■ **TASK PROMPT**:
Gather all lines from the material that contain "open".
◇ ◇ ◇ ◇ ◇ ◇ ◇
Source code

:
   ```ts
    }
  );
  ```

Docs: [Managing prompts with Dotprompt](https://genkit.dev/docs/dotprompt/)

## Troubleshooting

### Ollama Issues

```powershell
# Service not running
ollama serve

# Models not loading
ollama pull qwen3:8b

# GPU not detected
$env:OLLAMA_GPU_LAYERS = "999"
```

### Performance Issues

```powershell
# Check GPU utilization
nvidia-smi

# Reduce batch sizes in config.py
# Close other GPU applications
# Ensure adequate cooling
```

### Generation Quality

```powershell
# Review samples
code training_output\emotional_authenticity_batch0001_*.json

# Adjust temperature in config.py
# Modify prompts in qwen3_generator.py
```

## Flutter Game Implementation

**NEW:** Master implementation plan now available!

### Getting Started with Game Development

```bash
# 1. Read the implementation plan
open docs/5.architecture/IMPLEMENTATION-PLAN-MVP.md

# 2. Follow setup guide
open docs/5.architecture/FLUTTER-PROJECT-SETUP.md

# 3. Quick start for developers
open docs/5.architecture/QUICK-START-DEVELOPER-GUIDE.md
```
◇ ◇ ◇ ◇ ◇ ◇ ◇
■ **OUTPUT OF THE EXERCISE**:
open docs/5.architecture/IMPLEMENTATION-PLAN-MVP.md
open docs/5.architecture/FLUTTER-PROJECT-SETUP.md
open docs/5.architecture/QUICK-START-DEVELOPER-GUIDE.md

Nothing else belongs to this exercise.